Now, the shoot complete, she’s in the shower, washing off the grime of that awful bar, scrubbing her ear of the sticky film left by her assailant’s hot whiskey breath.

The strength left her a few minutes ago. Three hours after being triggered, just as she’d expected. And even though she feels newly vulnerable, there’s a comfort to knowing the pill keeps a regular schedule. That parts of it are knowable, quantifiable. It makes it seem a little less frightening than it was the night before.
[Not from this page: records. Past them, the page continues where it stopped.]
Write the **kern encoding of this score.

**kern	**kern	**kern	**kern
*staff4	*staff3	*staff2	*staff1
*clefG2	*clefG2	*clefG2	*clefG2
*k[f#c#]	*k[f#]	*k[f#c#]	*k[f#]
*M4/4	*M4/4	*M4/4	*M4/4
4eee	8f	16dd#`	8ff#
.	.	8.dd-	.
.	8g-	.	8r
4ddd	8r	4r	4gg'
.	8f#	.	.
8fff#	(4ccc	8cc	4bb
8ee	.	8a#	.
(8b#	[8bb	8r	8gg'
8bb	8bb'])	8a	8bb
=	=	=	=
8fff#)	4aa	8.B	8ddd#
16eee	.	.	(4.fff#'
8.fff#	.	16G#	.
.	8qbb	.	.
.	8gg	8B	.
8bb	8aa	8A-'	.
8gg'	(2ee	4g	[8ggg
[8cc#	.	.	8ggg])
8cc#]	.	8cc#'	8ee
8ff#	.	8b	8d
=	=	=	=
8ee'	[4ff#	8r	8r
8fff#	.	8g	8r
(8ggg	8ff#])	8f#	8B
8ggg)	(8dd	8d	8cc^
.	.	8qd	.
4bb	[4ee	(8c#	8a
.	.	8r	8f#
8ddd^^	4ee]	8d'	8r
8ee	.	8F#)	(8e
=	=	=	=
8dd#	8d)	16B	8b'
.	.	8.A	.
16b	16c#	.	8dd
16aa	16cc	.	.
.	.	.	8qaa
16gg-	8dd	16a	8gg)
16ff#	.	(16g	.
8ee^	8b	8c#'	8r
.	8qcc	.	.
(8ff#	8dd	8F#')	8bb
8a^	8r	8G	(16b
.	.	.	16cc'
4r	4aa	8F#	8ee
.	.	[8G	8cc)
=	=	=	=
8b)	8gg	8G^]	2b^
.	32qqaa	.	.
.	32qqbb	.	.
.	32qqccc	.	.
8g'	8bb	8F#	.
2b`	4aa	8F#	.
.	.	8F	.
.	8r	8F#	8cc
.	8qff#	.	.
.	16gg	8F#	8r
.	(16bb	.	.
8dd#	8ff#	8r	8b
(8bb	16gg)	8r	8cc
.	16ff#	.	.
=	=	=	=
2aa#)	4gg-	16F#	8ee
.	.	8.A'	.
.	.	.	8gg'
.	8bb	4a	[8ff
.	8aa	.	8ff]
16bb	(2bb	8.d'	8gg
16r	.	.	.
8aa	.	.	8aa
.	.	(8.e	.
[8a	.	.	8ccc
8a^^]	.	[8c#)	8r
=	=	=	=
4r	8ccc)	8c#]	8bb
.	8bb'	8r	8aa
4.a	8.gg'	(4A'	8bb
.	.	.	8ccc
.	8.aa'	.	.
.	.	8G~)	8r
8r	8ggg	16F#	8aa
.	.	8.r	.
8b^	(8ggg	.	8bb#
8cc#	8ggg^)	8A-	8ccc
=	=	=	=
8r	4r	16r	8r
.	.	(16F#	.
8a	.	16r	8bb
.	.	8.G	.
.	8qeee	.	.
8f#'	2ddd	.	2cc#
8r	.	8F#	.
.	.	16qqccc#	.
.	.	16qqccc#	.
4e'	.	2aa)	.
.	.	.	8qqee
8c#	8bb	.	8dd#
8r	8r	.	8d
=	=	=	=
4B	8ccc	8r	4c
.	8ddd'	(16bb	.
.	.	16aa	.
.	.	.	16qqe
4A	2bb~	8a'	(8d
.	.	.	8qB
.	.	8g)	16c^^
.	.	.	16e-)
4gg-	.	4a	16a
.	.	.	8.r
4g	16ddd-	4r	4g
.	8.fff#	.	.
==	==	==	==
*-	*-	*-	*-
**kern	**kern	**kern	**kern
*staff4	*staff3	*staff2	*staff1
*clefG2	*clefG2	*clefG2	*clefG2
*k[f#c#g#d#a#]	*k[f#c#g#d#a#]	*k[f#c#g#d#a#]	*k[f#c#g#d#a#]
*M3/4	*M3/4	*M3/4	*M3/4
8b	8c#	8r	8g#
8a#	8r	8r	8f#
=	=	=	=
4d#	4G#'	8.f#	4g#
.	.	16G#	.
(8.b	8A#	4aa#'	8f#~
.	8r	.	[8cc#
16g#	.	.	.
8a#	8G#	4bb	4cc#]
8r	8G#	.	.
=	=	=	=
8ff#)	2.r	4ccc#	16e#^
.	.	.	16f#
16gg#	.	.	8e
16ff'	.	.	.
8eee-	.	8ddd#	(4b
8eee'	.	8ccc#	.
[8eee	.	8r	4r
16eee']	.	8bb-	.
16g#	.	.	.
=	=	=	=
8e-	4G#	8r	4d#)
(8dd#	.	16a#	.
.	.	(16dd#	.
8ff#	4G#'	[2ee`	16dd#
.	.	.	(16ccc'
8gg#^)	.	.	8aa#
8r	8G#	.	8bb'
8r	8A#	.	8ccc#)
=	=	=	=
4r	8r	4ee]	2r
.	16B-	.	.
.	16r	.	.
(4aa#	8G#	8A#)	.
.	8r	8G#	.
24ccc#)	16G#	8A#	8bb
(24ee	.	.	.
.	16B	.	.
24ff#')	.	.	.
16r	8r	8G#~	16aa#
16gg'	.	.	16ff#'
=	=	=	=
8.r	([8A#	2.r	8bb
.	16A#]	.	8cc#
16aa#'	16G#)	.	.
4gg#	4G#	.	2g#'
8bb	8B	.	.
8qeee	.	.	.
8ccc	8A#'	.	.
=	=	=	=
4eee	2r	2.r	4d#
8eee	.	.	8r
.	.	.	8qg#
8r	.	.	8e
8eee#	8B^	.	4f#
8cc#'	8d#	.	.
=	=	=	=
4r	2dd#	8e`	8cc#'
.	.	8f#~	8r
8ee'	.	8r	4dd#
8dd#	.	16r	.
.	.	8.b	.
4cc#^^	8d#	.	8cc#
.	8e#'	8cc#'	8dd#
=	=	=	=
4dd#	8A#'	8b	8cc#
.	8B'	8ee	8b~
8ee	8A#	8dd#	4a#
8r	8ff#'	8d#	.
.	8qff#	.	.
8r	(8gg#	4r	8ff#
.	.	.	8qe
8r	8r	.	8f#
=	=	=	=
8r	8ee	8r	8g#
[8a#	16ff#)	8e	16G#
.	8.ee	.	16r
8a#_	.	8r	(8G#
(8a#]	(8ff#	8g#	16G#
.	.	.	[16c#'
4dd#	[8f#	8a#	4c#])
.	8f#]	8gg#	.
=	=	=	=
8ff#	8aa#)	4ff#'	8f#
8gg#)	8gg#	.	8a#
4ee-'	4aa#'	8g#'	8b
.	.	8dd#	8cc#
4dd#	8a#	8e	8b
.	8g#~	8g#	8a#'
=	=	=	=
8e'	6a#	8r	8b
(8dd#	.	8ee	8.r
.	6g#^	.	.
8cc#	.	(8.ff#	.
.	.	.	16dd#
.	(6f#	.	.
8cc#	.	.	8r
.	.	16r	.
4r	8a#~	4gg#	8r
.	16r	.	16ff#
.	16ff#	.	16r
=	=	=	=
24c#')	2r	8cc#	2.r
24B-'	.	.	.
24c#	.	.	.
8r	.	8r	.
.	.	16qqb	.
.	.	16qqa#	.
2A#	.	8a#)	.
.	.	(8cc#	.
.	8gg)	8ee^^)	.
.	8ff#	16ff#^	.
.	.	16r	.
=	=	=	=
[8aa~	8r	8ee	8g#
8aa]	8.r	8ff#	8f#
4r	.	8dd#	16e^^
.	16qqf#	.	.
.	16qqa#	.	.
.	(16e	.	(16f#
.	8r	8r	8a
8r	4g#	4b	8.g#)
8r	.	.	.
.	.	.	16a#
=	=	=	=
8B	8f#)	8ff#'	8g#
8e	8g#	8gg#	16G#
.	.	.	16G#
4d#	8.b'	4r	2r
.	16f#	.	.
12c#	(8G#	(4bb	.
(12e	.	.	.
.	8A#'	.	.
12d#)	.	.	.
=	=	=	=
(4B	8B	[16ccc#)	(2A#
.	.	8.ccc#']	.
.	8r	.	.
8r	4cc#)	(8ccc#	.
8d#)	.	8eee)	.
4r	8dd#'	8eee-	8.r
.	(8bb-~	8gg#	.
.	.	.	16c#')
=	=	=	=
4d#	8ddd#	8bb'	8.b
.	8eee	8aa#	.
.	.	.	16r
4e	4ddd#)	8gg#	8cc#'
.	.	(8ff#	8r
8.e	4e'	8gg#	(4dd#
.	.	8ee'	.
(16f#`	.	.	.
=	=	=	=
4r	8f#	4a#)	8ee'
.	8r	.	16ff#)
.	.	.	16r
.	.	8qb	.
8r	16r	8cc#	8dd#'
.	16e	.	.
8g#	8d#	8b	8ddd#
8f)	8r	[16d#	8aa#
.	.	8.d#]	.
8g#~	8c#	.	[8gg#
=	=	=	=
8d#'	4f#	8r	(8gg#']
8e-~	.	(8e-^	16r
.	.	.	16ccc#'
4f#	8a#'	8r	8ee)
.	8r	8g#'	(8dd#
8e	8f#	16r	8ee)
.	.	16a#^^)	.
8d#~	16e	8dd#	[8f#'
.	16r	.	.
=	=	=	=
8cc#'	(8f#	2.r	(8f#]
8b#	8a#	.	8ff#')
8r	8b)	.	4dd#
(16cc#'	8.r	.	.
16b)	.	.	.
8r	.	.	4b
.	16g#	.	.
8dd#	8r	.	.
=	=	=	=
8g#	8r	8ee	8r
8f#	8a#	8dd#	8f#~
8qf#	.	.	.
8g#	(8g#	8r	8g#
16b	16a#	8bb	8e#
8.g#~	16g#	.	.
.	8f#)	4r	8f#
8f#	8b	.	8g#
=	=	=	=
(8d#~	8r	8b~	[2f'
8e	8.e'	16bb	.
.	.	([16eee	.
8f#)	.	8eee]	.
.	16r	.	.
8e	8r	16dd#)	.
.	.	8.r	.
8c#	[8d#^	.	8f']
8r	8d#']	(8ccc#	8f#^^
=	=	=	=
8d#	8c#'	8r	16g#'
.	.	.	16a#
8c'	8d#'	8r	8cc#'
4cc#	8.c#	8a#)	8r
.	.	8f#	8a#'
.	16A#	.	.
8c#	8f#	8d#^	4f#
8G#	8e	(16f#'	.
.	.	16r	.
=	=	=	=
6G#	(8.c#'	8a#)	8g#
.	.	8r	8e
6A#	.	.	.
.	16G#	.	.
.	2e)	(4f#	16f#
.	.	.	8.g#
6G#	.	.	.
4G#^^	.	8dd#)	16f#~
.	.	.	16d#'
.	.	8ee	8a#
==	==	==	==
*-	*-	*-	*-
Under the spray, she studies the mottled skin on her hand. She’d spent several minutes passing it back and forth through the stove’s open flame while Marty filmed. The skin should be badly discolored, but instead it looks like it’s been drawn on with a red marker and the ink has already started to fade. The effect was similar to when she pressed the spike against her palm: a riot of sudden bruising accompanied by dull pain that was mostly pressure. There’s probably some threshold, some intensity level at which the heat and the flames become unbearable. But if the first test is any indicator, it’s more than can be produced by a single stove.

Recounting her story for the unbiased lens on Marty’s phone felt therapeutic, more cathartic than repeating it to Kayla and Marty, maybe because she didn’t feel like she had to make anyone believe her. The proof was right there in her hands, in the way the flames kissed her skin. For good measure, she also bent several pieces of rebar they’d brought from the warehouse, and cracked some chunks of concrete, the latter of which Kayla and Marty convinced her to carry in from the car with the two of them flanking her like Secret Service agents so nosy neighbors couldn’t observe her impossible strength.

There’d been one other endurance test she’d wanted to try, but when she asked them to head out to the backyard with her, they just glared at her.

Good call, she thinks now. Maybe I’m not ready to try taking a bullet, either.

But there was another test they had agreed to help with.